Let’s look at the example of a couple with state and local tax deductions, plus mortgage interest deductions that total $18,000 per year ($10,000 SALT, $8,000 Mortgage). They are charitably minded and currently generously donate $7,000 to support their church and favorite charities, which gives them $25,000 total in itemized deductions. However, since the standard deduction is now $25,900, they cannot itemize. If they use a Donor Advised Fund to bunch their charitable giving and put three years’ worth of contributions (or $21,000) into their fund, they could itemize ($39,000 in deductions this year), which provides an additional tax savings of $13,900. They would take the standard deduction on their tax return in the next two years. They would continue to donate their typical $7,000 each year to their favorite charities through their Donor Advised Fund grants. The Donor Advised Fund resources are invested and will have the opportunity to grow tax-free, resulting in more money available to support both their church and favorite charities.

Additionally, a Donor Advised Fund offers an opportunity to maximize the power of your charitable contributions with gifts of non-cash assets.

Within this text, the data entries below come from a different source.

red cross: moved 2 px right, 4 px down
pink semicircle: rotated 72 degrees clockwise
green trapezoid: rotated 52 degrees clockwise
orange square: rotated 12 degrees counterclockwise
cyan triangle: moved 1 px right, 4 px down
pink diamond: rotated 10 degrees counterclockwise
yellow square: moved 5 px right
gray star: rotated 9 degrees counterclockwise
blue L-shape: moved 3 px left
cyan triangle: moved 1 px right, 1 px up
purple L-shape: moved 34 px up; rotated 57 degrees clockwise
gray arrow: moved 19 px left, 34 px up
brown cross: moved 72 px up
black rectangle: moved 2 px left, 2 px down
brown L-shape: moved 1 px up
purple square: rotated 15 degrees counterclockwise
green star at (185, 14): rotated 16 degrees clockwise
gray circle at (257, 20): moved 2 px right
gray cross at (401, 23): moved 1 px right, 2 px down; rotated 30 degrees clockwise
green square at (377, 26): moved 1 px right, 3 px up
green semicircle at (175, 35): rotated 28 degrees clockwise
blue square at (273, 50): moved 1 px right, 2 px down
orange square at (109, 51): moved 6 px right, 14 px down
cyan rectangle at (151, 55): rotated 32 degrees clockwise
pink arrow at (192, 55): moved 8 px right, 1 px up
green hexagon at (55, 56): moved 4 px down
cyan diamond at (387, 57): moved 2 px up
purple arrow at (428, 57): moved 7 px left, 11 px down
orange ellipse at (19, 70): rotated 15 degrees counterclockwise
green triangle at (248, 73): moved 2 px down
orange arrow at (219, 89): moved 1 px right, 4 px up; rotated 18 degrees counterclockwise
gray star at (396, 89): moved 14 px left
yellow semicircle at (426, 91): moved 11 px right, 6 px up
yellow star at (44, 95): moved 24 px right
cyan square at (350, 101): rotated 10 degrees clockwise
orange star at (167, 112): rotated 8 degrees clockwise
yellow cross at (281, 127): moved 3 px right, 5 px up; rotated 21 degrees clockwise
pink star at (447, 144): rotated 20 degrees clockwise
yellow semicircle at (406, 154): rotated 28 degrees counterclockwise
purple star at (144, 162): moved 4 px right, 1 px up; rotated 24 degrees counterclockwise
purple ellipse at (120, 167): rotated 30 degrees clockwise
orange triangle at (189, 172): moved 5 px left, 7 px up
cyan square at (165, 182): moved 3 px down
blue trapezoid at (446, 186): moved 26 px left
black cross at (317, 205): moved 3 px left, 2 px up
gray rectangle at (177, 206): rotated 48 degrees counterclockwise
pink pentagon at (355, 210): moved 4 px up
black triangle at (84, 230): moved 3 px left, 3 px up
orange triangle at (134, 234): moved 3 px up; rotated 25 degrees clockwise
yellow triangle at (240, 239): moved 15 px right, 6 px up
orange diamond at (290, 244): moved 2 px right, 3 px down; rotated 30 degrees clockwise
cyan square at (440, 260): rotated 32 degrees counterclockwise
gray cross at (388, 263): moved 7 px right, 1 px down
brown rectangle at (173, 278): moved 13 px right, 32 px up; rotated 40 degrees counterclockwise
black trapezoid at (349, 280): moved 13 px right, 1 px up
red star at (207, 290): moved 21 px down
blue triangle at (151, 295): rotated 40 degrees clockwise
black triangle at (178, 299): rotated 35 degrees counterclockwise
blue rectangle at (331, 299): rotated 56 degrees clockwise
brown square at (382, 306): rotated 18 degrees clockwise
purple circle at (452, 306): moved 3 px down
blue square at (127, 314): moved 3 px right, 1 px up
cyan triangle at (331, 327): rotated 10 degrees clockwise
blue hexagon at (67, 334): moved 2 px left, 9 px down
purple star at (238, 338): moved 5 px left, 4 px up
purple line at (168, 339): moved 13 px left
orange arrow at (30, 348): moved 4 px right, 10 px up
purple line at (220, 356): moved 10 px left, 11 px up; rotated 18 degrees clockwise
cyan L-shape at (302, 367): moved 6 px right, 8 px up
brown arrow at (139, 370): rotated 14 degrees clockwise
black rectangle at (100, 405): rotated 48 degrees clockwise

You can gain considerable tax advantages by donating appreciated securities, such as stocks and mutual funds, directly to your fund (instead of selling the security and donating the cash). You avoid the capital gains taxes and receive the charitable deduction for your gift’s fair market value. You pay less in taxes and end up with more money to give to your favorite charities. 

Talk to your financial advisor and do some tax planning now to ensure you have the most effective charitable giving plan to minimize your 2022 taxes and maximize your giving. Waiting until later in the year may keep you from taking full advantage of this tax-saving tool. So, while we may have to wait impatiently for Covid to subside and spring to arrive, now is an excellent time for your 2022 tax planning.